INPUT FOR THIS TASK:
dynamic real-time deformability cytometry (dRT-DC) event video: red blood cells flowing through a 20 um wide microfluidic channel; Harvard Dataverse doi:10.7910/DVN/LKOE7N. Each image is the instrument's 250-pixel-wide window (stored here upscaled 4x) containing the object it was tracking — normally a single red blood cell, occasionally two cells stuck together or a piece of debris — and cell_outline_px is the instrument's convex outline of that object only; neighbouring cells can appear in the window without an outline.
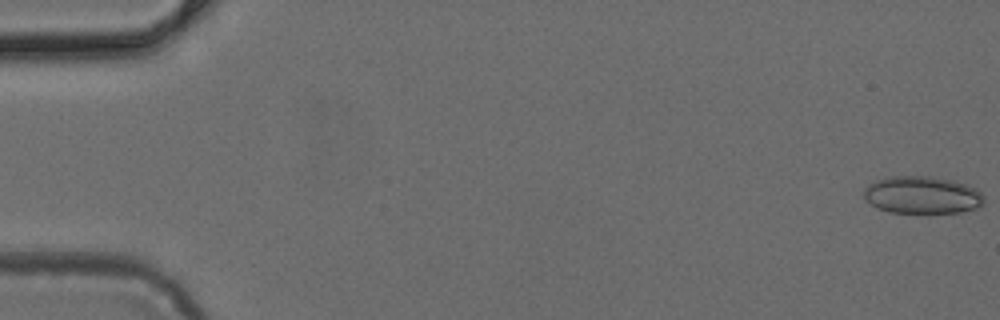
{"species": "common noctule bat (a hibernating species)", "species_latin": "Nyctalus noctula", "temperature_condition": "cold", "stored_images_in_passage": 49, "camera_frame_rate_fps": 3000, "um_per_image_px": 0.085, "animal": {"sex": "female", "body_mass_g": 24.6, "forearm_length_mm": 56.2}, "frame": {"image": 1, "passage_image": 1, "time_ms": 0.0, "image_size_px": [1000, 320], "cell_outline_px": [[984, 204], [980, 208], [960, 212], [888, 212], [876, 208], [864, 200], [864, 188], [868, 184], [876, 180], [888, 176], [932, 176], [952, 180], [968, 184], [980, 192], [984, 196]], "centroid_in_image_um": [78.38, 16.57], "position_along_channel_um": 6.6, "area_um2": 26.53}}
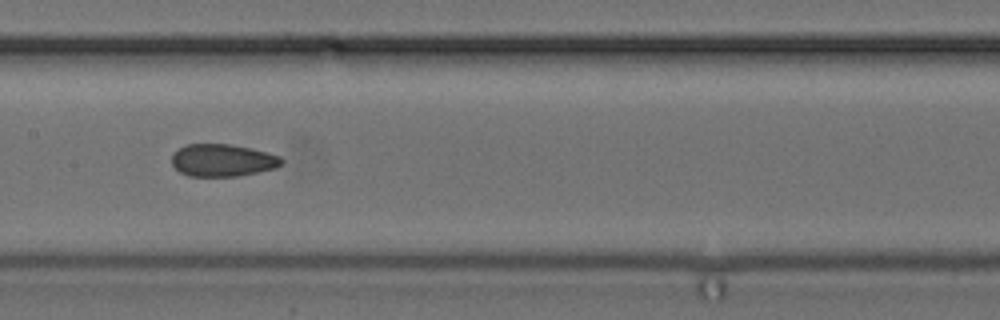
{"frame": {"image": 2, "passage_image": 25, "time_ms": 8.0, "image_size_px": [1000, 320], "cell_outline_px": [[284, 164], [276, 168], [240, 176], [188, 176], [180, 172], [172, 164], [172, 156], [180, 148], [188, 144], [228, 144], [252, 148], [268, 152], [280, 156], [284, 160]], "centroid_in_image_um": [18.98, 13.63], "position_along_channel_um": 188.4, "area_um2": 20.81}}
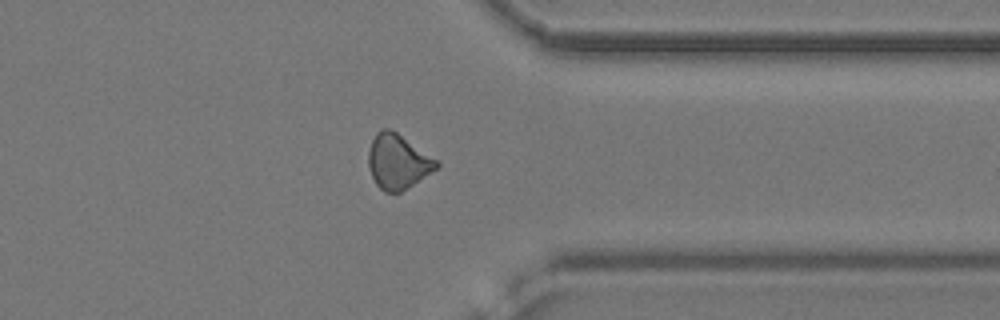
{"frame": {"image": 3, "passage_image": 39, "time_ms": 12.667, "image_size_px": [1000, 320], "cell_outline_px": [[440, 164], [436, 168], [400, 192], [384, 192], [376, 184], [368, 168], [368, 152], [372, 140], [376, 132], [380, 128], [388, 128], [396, 132], [436, 160]], "centroid_in_image_um": [33.75, 13.72], "position_along_channel_um": 377.7, "area_um2": 21.15}}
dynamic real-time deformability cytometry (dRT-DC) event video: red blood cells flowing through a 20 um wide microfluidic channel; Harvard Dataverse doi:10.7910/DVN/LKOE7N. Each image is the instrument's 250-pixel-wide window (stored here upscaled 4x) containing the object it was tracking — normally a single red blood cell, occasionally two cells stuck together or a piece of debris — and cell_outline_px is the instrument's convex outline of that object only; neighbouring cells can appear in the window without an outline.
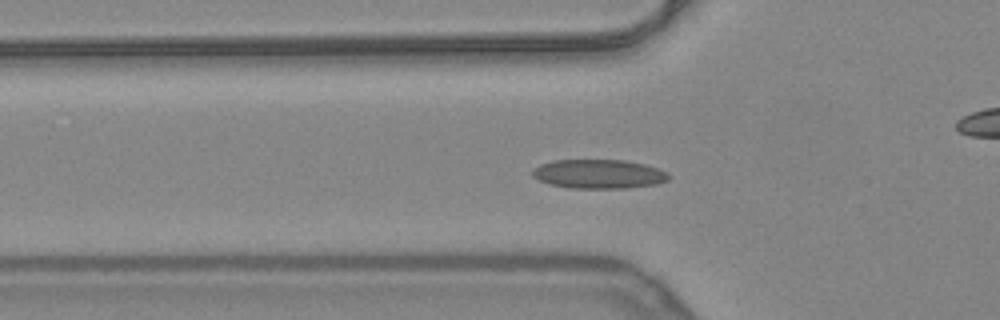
{"species": "common noctule bat (a hibernating species)", "species_latin": "Nyctalus noctula", "temperature_condition": "warm", "stored_images_in_passage": 41, "camera_frame_rate_fps": 3000, "um_per_image_px": 0.085, "animal": {"sex": "female", "body_mass_g": 24.6, "forearm_length_mm": 56.2}, "frame": {"image": 1, "passage_image": 6, "time_ms": 1.667, "image_size_px": [1000, 320], "cell_outline_px": [[668, 180], [656, 184], [624, 188], [572, 188], [552, 184], [540, 180], [532, 176], [532, 172], [540, 164], [552, 160], [624, 160], [644, 164], [668, 172]], "centroid_in_image_um": [50.9, 14.78], "position_along_channel_um": 74.9, "area_um2": 22.83}}
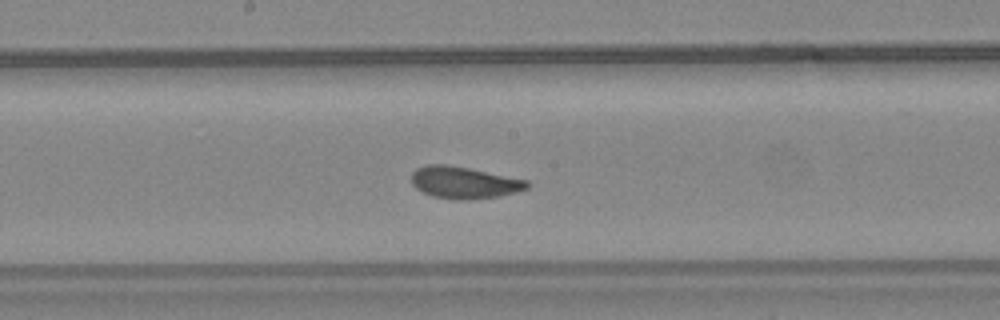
{"frame": {"image": 2, "passage_image": 16, "time_ms": 5.0, "image_size_px": [1000, 320], "cell_outline_px": [[532, 184], [528, 188], [516, 192], [500, 196], [468, 200], [456, 200], [432, 196], [416, 188], [412, 184], [412, 172], [416, 168], [428, 164], [444, 164], [468, 168], [528, 180]], "centroid_in_image_um": [39.46, 15.52], "position_along_channel_um": 208.7, "area_um2": 21.56}}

EXERCISE PROMPT: Set down the material exactly, every line of it, except for the pictures.

PROBLEM SOLUTION:
dynamic real-time deformability cytometry (dRT-DC) event video: red blood cells flowing through a 20 um wide microfluidic channel; Harvard Dataverse doi:10.7910/DVN/LKOE7N. Each image is the instrument's 250-pixel-wide window (stored here upscaled 4x) containing the object it was tracking — normally a single red blood cell, occasionally two cells stuck together or a piece of debris — and cell_outline_px is the instrument's convex outline of that object only; neighbouring cells can appear in the window without an outline.
{"species": "common noctule bat (a hibernating species)", "species_latin": "Nyctalus noctula", "temperature_condition": "cold", "stored_images_in_passage": 49, "camera_frame_rate_fps": 3000, "um_per_image_px": 0.085, "animal": {"sex": "female", "body_mass_g": 24.6, "forearm_length_mm": 56.2}, "frame": {"image": 1, "passage_image": 1, "time_ms": 0.0, "image_size_px": [1000, 320], "cell_outline_px": [[984, 204], [980, 208], [960, 212], [888, 212], [876, 208], [864, 200], [864, 188], [868, 184], [876, 180], [888, 176], [932, 176], [952, 180], [968, 184], [980, 192], [984, 196]], "centroid_in_image_um": [78.38, 16.57], "position_along_channel_um": 6.6, "area_um2": 26.53}}
{"frame": {"image": 2, "passage_image": 25, "time_ms": 8.0, "image_size_px": [1000, 320], "cell_outline_px": [[284, 164], [276, 168], [240, 176], [188, 176], [180, 172], [172, 164], [172, 156], [180, 148], [188, 144], [228, 144], [252, 148], [268, 152], [280, 156], [284, 160]], "centroid_in_image_um": [18.98, 13.63], "position_along_channel_um": 188.4, "area_um2": 20.81}}
{"frame": {"image": 3, "passage_image": 39, "time_ms": 12.667, "image_size_px": [1000, 320], "cell_outline_px": [[440, 164], [436, 168], [400, 192], [384, 192], [376, 184], [368, 168], [368, 152], [372, 140], [376, 132], [380, 128], [388, 128], [396, 132], [436, 160]], "centroid_in_image_um": [33.75, 13.72], "position_along_channel_um": 377.7, "area_um2": 21.15}}
dynamic real-time deformability cytometry (dRT-DC) event video: red blood cells flowing through a 20 um wide microfluidic channel; Harvard Dataverse doi:10.7910/DVN/LKOE7N. Each image is the instrument's 250-pixel-wide window (stored here upscaled 4x) containing the object it was tracking — normally a single red blood cell, occasionally two cells stuck together or a piece of debris — and cell_outline_px is the instrument's convex outline of that object only; neighbouring cells can appear in the window without an outline.
{"species": "common noctule bat (a hibernating species)", "species_latin": "Nyctalus noctula", "temperature_condition": "warm", "stored_images_in_passage": 41, "camera_frame_rate_fps": 3000, "um_per_image_px": 0.085, "animal": {"sex": "female", "body_mass_g": 24.6, "forearm_length_mm": 56.2}, "frame": {"image": 1, "passage_image": 6, "time_ms": 1.667, "image_size_px": [1000, 320], "cell_outline_px": [[668, 180], [656, 184], [624, 188], [572, 188], [552, 184], [540, 180], [532, 176], [532, 172], [540, 164], [552, 160], [624, 160], [644, 164], [668, 172]], "centroid_in_image_um": [50.9, 14.78], "position_along_channel_um": 74.9, "area_um2": 22.83}}
{"frame": {"image": 2, "passage_image": 16, "time_ms": 5.0, "image_size_px": [1000, 320], "cell_outline_px": [[532, 184], [528, 188], [516, 192], [500, 196], [468, 200], [456, 200], [432, 196], [416, 188], [412, 184], [412, 172], [416, 168], [428, 164], [444, 164], [468, 168], [528, 180]], "centroid_in_image_um": [39.46, 15.52], "position_along_channel_um": 208.7, "area_um2": 21.56}}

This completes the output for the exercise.